Here's some of my favorite fall moments with my littles. I love celebrating each holiday with them. It helps me remember how much I loved them as a child. The wonder of a child is truly an amazing thing.
 Trick or Treat Street with Bumble Bee & Strawberry Shortcake

 Autbots & Rainbow Dash (both kids had help)
Pumpkin picking @ Sunnyside gardens


We'll be getting ready to head to Gav's school soon  for the Halloween parade. I'll be accompanied by a sweet unicorn & bringing Captain America as our security detail. There will be pictures! We'll post some more later once the littles have passed out into their inevitable sugar coma.  Good thing this only happens once a year!

Wednesday, October 23, 2013

It's October already?!?!?

I can't believe we're 8 days away from Halloween. How the crap did that happen? This summer was a blur. A family reunion for the 4th of July, Aunt Ali left for her new home in Virginia, a 9th birthday, Oma & Poppa left for their yr long mission trip in West Virginia ( we survived both sets of departures), Oma & Ali came home in August for a visit, lazy days at the lake, sunshine was soaked up, a trip to Great Escape. We enjoyed every second of bliss that accompanies summer. School started (3rd grade!) and he's been doing AWESOME! I keep getting awesome phone calls from the teacher & principal. He's made huge progress. I know now we made the right choice to change schools. He needed AES. I'm beyond proud of  my little guy!

Oma (& Poppa-best surprise ever) came home the 11th for a visit. This will be their last visit until Christmas. They'll be home in exactly 57 days (not that anybody is counting). Having them leave again was tough, we love when they're home. Gavin is being a storm trooper for Halloween, Teagan has decided (for the 3rd time) to be a unicorn. Pictures will come later. We'll be going pumpkin picking with Nana & Grandpa at our favorite place this weekend & going to trick or treat street at the high school. It'll be a fun but busy weekend. I'm looking forward to it.

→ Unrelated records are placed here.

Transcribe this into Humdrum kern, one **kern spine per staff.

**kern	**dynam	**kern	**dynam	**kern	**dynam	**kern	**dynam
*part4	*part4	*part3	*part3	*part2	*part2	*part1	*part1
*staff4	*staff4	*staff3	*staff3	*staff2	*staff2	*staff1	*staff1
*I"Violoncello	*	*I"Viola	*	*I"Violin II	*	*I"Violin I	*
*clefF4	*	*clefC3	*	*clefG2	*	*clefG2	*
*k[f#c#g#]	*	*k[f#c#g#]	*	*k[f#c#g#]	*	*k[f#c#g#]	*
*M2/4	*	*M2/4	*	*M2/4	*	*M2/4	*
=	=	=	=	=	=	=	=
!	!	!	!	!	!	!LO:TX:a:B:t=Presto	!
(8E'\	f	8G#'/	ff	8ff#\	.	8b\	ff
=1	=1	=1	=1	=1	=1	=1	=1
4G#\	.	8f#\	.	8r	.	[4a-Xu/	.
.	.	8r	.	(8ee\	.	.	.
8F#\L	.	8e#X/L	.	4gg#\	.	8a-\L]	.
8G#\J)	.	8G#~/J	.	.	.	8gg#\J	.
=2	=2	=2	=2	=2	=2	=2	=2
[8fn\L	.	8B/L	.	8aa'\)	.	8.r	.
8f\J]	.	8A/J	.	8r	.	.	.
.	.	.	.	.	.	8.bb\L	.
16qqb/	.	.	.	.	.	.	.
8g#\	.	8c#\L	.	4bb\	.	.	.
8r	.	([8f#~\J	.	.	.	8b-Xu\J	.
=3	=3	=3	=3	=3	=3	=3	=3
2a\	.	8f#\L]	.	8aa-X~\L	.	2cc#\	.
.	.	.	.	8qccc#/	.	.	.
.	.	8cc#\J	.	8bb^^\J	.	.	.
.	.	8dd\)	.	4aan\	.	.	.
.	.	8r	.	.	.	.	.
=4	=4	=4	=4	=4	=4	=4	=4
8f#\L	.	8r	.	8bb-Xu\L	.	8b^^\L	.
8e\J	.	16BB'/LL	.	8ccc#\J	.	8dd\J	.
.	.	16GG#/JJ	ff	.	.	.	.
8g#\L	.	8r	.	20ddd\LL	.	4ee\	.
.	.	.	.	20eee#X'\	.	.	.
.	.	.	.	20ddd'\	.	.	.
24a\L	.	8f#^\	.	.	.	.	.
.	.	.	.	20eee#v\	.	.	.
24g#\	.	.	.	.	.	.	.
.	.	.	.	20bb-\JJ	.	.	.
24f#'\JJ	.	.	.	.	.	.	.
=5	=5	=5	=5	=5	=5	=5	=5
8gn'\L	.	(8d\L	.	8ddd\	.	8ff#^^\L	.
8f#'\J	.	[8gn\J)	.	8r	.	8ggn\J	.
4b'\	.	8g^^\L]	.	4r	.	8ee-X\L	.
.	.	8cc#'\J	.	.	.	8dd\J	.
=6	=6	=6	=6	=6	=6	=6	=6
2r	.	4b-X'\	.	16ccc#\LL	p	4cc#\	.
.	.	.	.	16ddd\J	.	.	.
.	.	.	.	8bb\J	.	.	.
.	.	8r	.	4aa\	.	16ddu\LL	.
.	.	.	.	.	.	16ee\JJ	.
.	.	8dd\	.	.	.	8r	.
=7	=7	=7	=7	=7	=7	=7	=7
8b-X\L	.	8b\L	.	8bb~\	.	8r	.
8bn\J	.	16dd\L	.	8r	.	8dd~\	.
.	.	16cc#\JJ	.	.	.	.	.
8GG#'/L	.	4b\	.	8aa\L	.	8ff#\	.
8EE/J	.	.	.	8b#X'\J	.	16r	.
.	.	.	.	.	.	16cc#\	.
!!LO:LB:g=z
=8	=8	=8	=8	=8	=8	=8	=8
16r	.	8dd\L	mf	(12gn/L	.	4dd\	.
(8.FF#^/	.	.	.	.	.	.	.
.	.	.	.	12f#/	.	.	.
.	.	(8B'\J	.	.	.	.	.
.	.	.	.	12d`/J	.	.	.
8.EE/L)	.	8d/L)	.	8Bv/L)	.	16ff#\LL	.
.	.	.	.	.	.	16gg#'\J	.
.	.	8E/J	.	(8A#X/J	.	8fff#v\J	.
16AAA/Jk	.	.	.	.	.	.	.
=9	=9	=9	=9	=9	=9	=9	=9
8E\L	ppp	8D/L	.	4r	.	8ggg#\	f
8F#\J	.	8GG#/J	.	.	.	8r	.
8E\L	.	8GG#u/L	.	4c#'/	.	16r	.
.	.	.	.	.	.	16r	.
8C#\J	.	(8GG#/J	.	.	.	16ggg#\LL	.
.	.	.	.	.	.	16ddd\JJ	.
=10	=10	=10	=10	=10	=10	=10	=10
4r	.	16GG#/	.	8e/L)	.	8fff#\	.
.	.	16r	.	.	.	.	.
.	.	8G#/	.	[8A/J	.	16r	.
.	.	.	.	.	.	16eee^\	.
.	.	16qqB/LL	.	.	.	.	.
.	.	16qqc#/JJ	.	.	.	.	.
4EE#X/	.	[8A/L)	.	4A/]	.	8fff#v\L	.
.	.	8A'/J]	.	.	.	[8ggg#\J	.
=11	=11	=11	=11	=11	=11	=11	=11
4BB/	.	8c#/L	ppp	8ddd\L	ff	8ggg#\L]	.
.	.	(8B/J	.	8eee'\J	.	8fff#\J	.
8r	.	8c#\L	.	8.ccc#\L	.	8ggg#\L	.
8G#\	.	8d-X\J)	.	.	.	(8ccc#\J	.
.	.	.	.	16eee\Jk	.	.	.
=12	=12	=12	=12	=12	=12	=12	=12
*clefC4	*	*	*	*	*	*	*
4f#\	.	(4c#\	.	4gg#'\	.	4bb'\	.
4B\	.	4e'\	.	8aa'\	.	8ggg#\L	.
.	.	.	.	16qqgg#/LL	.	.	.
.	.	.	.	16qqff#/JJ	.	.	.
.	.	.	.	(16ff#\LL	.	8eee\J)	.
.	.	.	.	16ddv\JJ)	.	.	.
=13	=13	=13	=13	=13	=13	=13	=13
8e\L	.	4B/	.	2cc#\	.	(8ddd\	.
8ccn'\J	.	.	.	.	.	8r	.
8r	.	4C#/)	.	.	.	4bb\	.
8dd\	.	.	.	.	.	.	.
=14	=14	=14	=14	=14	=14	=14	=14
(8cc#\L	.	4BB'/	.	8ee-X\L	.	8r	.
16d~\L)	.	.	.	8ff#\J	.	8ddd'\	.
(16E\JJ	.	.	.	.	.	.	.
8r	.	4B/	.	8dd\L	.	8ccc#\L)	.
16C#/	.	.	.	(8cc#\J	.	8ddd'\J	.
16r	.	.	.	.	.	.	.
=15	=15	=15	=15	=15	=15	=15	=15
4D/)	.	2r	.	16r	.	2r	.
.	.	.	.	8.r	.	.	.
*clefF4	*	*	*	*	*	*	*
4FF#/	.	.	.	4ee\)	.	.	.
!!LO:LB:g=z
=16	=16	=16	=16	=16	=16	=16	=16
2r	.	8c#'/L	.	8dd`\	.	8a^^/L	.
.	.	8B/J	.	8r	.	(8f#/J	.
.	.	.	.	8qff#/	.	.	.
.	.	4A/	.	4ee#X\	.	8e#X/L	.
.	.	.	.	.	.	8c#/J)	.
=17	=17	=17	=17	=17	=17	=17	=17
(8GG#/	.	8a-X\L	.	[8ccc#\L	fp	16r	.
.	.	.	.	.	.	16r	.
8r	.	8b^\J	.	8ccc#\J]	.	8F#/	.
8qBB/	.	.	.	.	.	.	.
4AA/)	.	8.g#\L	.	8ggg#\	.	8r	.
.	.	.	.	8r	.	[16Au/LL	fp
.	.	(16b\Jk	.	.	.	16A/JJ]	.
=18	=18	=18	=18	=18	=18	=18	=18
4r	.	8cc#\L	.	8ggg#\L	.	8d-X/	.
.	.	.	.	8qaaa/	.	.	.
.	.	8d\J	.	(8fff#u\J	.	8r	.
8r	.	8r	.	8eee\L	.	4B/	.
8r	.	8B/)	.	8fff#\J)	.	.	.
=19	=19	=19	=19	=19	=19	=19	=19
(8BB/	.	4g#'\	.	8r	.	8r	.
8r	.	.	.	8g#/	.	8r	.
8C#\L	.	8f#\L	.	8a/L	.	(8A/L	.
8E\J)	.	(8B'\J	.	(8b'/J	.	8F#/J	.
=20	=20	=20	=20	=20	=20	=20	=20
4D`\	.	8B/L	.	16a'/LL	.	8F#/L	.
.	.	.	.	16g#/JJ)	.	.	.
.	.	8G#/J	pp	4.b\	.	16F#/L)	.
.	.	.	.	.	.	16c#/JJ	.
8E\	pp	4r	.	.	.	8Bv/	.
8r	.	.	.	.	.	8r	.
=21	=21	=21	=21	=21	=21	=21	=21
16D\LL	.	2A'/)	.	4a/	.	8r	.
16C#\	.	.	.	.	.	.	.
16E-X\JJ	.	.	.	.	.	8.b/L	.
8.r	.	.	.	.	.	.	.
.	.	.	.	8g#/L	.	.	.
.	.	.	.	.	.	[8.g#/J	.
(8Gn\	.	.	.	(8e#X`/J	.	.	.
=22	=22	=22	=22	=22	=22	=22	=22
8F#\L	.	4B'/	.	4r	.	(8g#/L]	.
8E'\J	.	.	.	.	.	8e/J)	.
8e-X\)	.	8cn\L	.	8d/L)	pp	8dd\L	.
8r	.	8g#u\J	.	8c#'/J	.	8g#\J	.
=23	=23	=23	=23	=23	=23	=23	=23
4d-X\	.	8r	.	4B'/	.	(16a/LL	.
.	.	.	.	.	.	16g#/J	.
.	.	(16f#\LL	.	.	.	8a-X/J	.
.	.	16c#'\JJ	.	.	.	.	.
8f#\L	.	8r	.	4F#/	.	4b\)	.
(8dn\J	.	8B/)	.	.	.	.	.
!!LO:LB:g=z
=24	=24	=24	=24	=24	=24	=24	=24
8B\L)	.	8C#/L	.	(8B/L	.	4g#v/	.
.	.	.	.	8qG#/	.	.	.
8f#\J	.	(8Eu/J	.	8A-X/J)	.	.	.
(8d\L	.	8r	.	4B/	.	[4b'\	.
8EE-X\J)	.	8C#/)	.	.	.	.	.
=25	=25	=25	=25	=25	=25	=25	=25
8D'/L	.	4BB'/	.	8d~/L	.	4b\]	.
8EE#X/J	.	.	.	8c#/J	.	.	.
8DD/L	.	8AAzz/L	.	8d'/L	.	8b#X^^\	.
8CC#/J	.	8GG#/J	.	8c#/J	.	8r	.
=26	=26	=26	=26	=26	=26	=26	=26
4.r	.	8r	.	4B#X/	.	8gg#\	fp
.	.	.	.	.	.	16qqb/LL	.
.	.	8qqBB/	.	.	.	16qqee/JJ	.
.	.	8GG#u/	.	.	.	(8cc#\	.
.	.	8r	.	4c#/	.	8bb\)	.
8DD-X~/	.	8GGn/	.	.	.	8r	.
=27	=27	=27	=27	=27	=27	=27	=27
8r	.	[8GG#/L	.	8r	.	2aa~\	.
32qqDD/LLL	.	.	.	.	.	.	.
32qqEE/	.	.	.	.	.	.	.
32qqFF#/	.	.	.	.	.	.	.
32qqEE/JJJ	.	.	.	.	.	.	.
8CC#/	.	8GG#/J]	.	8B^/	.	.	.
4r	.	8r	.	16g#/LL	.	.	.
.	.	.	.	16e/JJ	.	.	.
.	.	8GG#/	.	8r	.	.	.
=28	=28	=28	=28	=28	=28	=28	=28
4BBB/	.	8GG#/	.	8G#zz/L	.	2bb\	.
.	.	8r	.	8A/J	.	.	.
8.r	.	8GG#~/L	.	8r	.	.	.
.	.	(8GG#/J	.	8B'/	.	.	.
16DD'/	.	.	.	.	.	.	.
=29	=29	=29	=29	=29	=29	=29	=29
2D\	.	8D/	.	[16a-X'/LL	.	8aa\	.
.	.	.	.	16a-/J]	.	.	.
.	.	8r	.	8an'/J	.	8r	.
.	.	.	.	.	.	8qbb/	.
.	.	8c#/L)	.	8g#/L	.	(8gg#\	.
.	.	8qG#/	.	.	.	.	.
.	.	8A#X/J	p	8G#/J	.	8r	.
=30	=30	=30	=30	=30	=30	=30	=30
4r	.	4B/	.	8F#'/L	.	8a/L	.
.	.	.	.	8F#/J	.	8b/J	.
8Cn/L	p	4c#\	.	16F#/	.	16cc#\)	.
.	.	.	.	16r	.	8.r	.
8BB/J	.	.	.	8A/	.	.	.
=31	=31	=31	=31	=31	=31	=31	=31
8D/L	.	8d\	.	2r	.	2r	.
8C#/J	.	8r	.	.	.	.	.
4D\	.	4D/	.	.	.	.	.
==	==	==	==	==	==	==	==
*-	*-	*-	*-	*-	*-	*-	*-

Back to the costume changes. Originally, she was going to be a cupcake, she decided she hated it. I let her pick another one knowing we could sell the other one easily. She decided on Strawberry shortcake. Given the flimsy nature of the costume & the weather forecast for the next week, I made the executive to change back to her original desire to be a unicorn. The one we found in September was too small, we found a bigger one for $5 the other day. We're all done switching. I swear. Pictures will be added later!

I promise to keep at this one & to post more often.